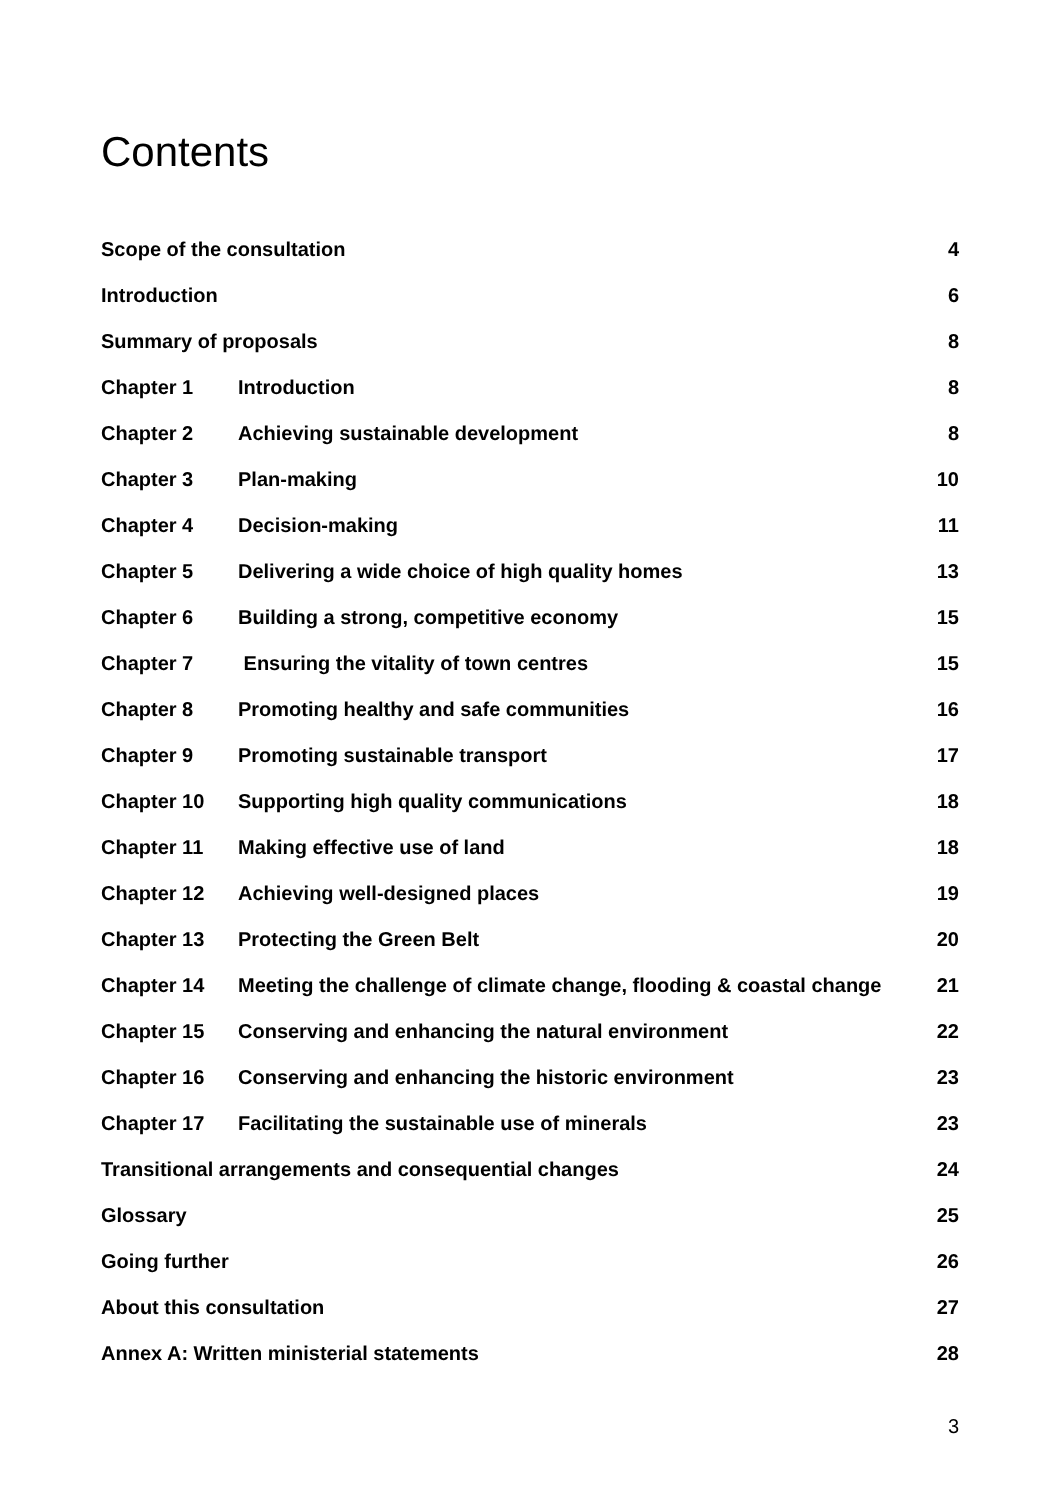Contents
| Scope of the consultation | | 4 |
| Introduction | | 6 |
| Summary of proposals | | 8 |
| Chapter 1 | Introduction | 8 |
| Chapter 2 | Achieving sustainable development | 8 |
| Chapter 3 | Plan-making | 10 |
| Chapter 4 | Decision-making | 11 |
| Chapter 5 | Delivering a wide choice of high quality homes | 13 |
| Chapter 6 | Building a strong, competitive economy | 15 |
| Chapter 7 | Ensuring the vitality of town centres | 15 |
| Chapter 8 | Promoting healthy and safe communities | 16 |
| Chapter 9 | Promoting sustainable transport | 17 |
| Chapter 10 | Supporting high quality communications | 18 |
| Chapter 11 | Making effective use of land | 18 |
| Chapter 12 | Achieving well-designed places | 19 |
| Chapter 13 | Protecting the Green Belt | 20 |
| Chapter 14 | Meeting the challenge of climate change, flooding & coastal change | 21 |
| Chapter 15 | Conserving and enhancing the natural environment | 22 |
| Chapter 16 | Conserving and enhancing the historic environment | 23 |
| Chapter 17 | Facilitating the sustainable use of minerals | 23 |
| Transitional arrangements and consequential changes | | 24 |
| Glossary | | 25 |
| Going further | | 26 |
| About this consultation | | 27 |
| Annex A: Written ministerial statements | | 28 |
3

::::

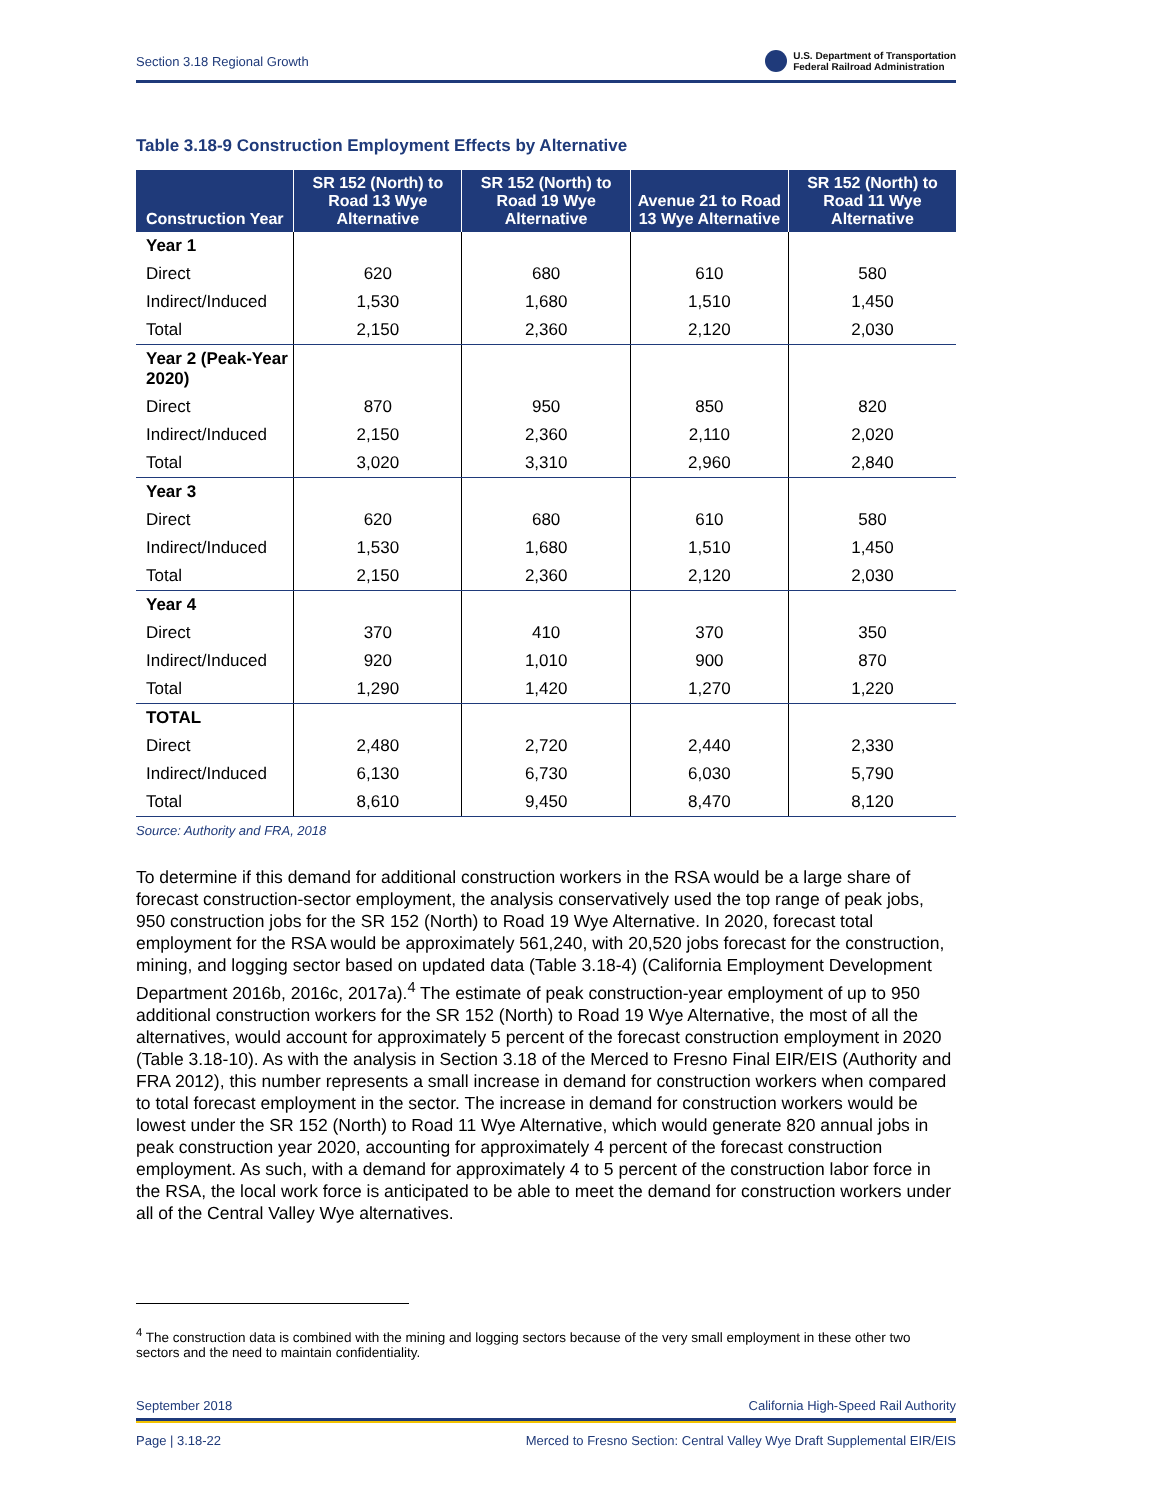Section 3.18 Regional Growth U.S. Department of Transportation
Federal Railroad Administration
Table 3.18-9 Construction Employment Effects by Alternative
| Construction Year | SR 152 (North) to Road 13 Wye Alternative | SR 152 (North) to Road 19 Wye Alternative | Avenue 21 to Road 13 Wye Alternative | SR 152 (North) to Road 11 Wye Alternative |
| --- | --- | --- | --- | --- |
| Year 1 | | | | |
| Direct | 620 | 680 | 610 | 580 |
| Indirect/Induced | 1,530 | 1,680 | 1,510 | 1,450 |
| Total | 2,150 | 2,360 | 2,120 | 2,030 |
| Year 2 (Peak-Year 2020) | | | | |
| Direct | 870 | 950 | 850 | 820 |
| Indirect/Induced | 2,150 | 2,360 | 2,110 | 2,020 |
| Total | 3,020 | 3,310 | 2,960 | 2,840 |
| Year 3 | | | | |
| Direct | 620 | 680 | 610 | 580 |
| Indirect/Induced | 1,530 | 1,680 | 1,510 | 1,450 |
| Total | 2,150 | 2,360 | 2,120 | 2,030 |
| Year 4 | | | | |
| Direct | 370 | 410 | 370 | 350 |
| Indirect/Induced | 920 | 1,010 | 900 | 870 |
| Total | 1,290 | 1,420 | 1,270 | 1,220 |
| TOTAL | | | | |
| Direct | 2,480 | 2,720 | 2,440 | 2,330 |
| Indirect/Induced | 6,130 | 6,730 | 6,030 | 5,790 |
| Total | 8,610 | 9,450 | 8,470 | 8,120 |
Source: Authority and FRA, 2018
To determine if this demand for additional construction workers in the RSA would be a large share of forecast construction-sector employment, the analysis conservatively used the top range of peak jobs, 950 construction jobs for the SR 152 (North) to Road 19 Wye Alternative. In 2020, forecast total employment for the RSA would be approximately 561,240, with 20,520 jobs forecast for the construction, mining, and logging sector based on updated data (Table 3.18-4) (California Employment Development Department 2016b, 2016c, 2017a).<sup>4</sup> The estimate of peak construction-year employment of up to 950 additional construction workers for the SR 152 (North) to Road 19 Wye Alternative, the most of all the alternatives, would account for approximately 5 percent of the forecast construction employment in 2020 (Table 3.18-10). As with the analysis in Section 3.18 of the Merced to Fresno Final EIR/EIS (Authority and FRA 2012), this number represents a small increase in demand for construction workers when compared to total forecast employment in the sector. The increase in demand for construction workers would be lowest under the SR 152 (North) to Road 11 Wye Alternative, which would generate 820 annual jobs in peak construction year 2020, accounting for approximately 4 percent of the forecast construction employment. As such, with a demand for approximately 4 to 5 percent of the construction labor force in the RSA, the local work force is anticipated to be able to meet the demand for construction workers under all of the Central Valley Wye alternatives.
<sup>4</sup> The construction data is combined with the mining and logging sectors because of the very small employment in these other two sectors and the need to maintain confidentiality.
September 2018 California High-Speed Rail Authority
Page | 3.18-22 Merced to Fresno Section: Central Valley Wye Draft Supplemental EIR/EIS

::::

If a line of the entries holds the word "data", copy it out.

To determine if this demand for additional construction workers in the RSA would be a large share of forecast construction-sector employment, the analysis conservatively used the top range of peak jobs, 950 construction jobs for the SR 152 (North) to Road 19 Wye Alternative. In 2020, forecast total employment for the RSA would be approximately 561,240, with 20,520 jobs forecast for the construction, mining, and logging sector based on updated data (Table 3.18-4) (California Employment Development Department 2016b, 2016c, 2017a).<sup>4</sup> The estimate of peak construction-year employment of up to 950 additional construction workers for the SR 152 (North) to Road 19 Wye Alternative, the most of all the alternatives, would account for approximately 5 percent of the forecast construction employment in 2020 (Table 3.18-10). As with the analysis in Section 3.18 of the Merced to Fresno Final EIR/EIS (Authority and FRA 2012), this number represents a small increase in demand for construction workers when compared to total forecast employment in the sector. The increase in demand for construction workers would be lowest under the SR 152 (North) to Road 11 Wye Alternative, which would generate 820 annual jobs in peak construction year 2020, accounting for approximately 4 percent of the forecast construction employment. As such, with a demand for approximately 4 to 5 percent of the construction labor force in the RSA, the local work force is anticipated to be able to meet the demand for construction workers under all of the Central Valley Wye alternatives.
<sup>4</sup> The construction data is combined with the mining and logging sectors because of the very small employment in these other two sectors and the need to maintain confidentiality.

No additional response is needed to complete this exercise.